Top 5 Myths about Elder Mistreatment

I often encounter misconceptions about elder mistreatment. The following are the most frequent misconceptions and my responses to them. Please let me know by your replies if you agree with the following.

1. Elder Mistreatment cannot or should not occur with good hospice or palliative care.
Elder mistreatment occurs even under the best of hospice or palliative care. Hospice and palliative care patients and families have many risk factors for elder mistreatment including caregiver stress, functional and cognitive decline, increased isolation, and increased dependency. The interaction of their decline and pre-existing psychosocial dynamics make these patients high risk for mistreatment. While an interdisciplinary team may reduce or mitigate the risk, the team cannot eliminate the risks in these complex cases.

2. The responsibility to investigate elder mistreatment belongs to the social worker.
The social worker is not equipped on her own to determine elder mistreatment. She does not have sufficient medical background or training. Because elder mistreatment is as much a medical problem as it is a social one, clinicians need to be involved. The team physician should exert leadership in assessing the medical aspects of mistreatment, such as decision making capacity, suspicious physical findings, and medication over-dosing or under-dosing. Addressing elder mistreatment is the responsibility of the entire team.

Investigation of elder mistreatment is a responsibility that belongs to Adult Protective Services, the Ombudsmen, or law enforcement. Hospice and palliative care social workers do not have the forensic resources to perform an adequate investigation.

3. Elder Mistreatment must be confirmed before it is reported.
The threshold for reporting is reasonable suspicion not confirmation. The team does not need to confirm the mistreatment before making a report. As long as the team believes a reasonable likelihood mistreatment occurred, a report should be made. Again the responsibility to confirm mistreatment rests on the receiving agency, not the reporting party.

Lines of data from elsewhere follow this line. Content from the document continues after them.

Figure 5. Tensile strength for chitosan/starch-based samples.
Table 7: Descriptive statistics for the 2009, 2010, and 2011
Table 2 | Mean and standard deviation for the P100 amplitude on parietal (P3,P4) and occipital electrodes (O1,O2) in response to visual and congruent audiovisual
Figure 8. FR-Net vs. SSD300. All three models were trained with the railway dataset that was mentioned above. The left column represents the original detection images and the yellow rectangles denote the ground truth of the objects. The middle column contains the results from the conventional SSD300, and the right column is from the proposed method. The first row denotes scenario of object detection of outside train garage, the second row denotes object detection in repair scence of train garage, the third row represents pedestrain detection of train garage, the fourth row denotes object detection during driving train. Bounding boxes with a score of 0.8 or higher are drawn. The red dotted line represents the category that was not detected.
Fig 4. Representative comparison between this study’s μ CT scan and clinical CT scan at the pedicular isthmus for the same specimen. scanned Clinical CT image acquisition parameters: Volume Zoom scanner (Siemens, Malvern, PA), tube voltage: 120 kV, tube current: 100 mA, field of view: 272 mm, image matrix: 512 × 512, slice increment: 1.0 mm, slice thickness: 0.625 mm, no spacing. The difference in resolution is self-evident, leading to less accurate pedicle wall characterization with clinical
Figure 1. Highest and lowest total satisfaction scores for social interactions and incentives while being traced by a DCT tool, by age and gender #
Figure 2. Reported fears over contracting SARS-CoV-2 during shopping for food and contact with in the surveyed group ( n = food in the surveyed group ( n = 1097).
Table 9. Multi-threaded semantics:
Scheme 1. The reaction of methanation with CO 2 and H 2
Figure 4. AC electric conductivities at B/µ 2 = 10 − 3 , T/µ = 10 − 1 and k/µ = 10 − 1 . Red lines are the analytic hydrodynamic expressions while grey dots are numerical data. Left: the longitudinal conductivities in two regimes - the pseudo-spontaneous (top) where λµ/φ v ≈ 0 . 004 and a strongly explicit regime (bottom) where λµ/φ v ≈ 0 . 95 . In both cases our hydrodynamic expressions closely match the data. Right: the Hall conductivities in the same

The hospice or palliative care team does not have the forensic skills necessary to confirm mistreatment.

4. The patient or family will be upset if an Adult Protective Services (APS) report is filed.
If the hospice or palliative care team prepares the family, the patient or family need not become upset. I typically explain to the patient or family in a non-accusatory and non-judgmental fashion that we are going to ask the county social worker to assist them. I tell them that their situation appears to be overwhelming, and that the county social worker may be able to provide them additional resources. Patients and families then welcome the APS worker when she arrives.

5. Most demented patients are not reliable about reporting mistreatment.
Recent research suggests that even demented patients may be able to reliably recount highly emotional events. Emotional memory is stored differently than cognitive memory. A patient may be able to recall highly emotional events even if they cannot remember mundane details, such as what they had for breakfast.

3 thoughts on “Top 5 Myths about Elder Mistreatment

  1. While I agree with the author, sadly enough agencies don’t always act on reports. One of my patients was bilked out of thousands of dollars by a caregiver and the local Adult Protective Service office failed to take any action, even after I complained to a supervisor.

  2. I certainly understand what Dr. Richardson experienced and appreciate his sharing. I’ve had similar experiences. Unfortunately APS cannot always solve all problems any more than we can. However, their inability to solve all problems should not deter us from reporting. If we don’t report, then APS will not be able to make any difference, however small or large. We’ve had cases where we have had to file a dozen or more reports on the same patient before APS was able to take action. In these cases APS needed to accumulate the evidence before stronger action could be taken. Sometimes APS has to wait till the situation deteriorates to a critical point.

    APS is required by law to act on all reports. However, they are also required to keep their actions confidential. So clinicians may not be aware of the actions they take. Their actions may also be limited by their lack of access to medical information or clinical expertise. As clinicians, we can best help to resolve or reduce both of these barriers by actively communicating with APS and offering our assistance. I’ve found joint home visits to be particularly useful. Thanks for sharing.

  3. It’s true that even after abuse is reported, the desired outcome doesn’t always happen. But that doesn’t mean we should eliminate the chance for APS to work on a case. From observing the work of APS workers at the Orange County Elder Abuse Forensic Center, I can say that in some cases they accomplish amazing outcomes that help preserve the client’s safety and quality of life.

    National Adult Protective Services Association states that the capabilities of APS Programs vary widely among the states, but generally they are underfunded, understaffed, and undertrained (APS: Invisible Clients, Invisible Services). This needs to be addressed from a policy perspective, and advocates have been working on this for decades. Advocates are now contacting members of Congress asking them to fund the Elder Justice Act, so that APS Programs can demonstrate what they can do with dedicated federal support.

    Clinicians can help by working with APS and other service providers in the ways described above. By reporting, you add to what’s known about the scope of the problem of elder mistreatment, and you give APS the opportunity to further investigate and take action.